Сны Анастасии (Яхонтова) - страница 11

В этот вечер она наслаждалась изысканным вкусом датской „Макрели в белом вине“, стараясь не вспоминать, что макрель — та же самая скумбрия, трижды замороженная и оттаявшая на прилавке гастронома, расположенного на первом этаже ее дома, отдавая себе отчет в том, что и Валентин — не ОН (но, как говорится — на безрыбье…).

Тем не менее красное вино начинало бродить в крови и туманить сознание…

Оно превращало ее в жрицу, купающую любовника в волнах своих желаний. Ее нерасчесанные кудри снова ложились на воду, тонули в плеске, пене, поцелуях…

Стоя напротив Валентина, завернутого, как кукла, в махровую простыню, она пыталась освободить его из белого кокона, невольно наклонялась вперед, прижимая его спиной к стене, облицованной кафельной плиткой. Он вздрогнул от этого холодного прикосновения, но замер, как бы зафиксированный… Настя опустила веки и начала священнодействовать — играть на флейте; ее „кобра“ становилась ручной, закрывая глаза и тихонько постанывая от наслаждения.

Валентин отдавался ей, как отдавались рабы в полиандрических гаремах, и странная улыбка бродила на его губах. Анастасия была вся — губы, язык, немой голос. Наконец, он взорвался, как вечность, и этот „большой взрыв“ дал начало новой вселенной, в которой она царапалась и кусалась, вздрагивала и стонала.
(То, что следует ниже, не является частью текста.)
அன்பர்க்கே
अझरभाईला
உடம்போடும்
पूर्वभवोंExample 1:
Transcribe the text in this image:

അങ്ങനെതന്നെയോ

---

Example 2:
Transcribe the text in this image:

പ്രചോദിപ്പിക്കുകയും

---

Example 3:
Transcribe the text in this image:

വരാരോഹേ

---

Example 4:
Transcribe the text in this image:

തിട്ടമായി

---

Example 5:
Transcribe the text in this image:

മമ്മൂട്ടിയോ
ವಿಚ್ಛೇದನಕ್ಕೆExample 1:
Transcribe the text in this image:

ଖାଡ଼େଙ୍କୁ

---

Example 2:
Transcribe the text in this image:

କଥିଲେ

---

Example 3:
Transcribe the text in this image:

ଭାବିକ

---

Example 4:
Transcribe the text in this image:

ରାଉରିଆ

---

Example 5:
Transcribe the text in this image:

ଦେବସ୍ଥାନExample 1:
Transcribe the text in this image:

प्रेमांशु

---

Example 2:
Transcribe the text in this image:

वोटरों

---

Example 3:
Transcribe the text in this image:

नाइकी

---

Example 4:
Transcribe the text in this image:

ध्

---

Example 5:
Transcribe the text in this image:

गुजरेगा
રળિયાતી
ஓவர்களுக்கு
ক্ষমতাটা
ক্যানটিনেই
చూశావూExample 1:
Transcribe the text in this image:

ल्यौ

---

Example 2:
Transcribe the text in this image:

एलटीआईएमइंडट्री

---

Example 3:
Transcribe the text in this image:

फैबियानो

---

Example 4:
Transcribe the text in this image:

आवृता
Поздно ночью Настасья Филипповна решила выставить любовника за дверь. Усмехаясь про себя, она представила, как он целую неделю будет выходить завтракать в застегнутой на все пуговицы рубашке, чтобы сердобольная мама не заметила на теле сыночка следов пребывания в „камере пыток“… А сейчас он замирает — нежный и щедрый малыш, скромный фотограф из уголовного розыска.
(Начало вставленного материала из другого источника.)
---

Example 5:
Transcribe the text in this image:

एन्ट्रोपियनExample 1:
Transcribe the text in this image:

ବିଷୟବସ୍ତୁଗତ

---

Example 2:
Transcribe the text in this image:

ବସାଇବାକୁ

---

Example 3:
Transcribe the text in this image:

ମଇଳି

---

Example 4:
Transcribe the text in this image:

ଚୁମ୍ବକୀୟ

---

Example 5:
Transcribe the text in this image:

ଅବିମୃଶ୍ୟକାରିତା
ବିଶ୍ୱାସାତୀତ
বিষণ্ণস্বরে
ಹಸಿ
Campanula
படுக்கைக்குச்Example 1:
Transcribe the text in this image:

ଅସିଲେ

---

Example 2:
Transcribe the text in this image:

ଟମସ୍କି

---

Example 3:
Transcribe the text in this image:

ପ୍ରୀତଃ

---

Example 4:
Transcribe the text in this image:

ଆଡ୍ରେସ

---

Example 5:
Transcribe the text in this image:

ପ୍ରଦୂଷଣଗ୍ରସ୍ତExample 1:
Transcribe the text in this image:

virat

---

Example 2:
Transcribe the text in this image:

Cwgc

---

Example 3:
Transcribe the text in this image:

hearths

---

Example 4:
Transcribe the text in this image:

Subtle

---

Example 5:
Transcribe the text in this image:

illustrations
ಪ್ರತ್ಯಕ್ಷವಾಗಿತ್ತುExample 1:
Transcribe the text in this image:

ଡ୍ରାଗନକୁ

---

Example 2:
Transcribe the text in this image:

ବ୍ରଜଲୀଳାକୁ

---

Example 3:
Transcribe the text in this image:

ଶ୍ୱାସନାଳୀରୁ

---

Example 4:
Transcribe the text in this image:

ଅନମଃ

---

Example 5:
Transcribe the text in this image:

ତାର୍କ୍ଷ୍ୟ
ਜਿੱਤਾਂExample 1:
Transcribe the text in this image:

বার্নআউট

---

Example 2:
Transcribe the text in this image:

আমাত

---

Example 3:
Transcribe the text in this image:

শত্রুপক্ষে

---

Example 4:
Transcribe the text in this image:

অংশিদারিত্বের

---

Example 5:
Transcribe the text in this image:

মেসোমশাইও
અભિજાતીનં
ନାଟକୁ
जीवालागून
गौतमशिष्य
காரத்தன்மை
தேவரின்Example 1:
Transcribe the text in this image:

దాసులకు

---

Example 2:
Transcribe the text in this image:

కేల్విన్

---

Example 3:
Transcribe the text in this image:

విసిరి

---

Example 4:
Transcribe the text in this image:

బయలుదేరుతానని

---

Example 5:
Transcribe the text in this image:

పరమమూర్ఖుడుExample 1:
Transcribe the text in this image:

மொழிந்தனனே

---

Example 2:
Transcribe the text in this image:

Настя вдруг подумала, что подборку ее стихов, принятую к публикации толстым журналом, не мешало бы украсить фотографией.

— Валек, ты сделаешь мой фотопортрет?.. Для журнала… — не совсем к месту попросила она.

— Твой портрет?! — Он с трудом смог вернуться к реальности. — Прости, Настенька, не могу.

— Как не можешь?

— Ну не могу я живых фотографировать…

Настя представила, как вот уже несколько лет в фокус неутомимого объектива Валентина попадают только трупы на местах происшествия, молча встала с постели и пошла варить прощальный кофе.


После того как входная дверь наконец-то захлопнулась, повинуясь внезапному порыву, она взяла с полки тяжелый альбом с репродукциями Тициана.

„Венера перед зеркалом“. Божественное тело, едва укутанное в меха. Генрих Гейне сказал, что „бедра тициановской Венеры нанесли папе больше вреда, чем тезисы Лютера, прибитые к воротам Виттенбергской церкви“. Настя же считала, что художник просто написал льстивый портрет какой-то своей дородной возлюбленной, прах которой уже давно смыт рекой времени.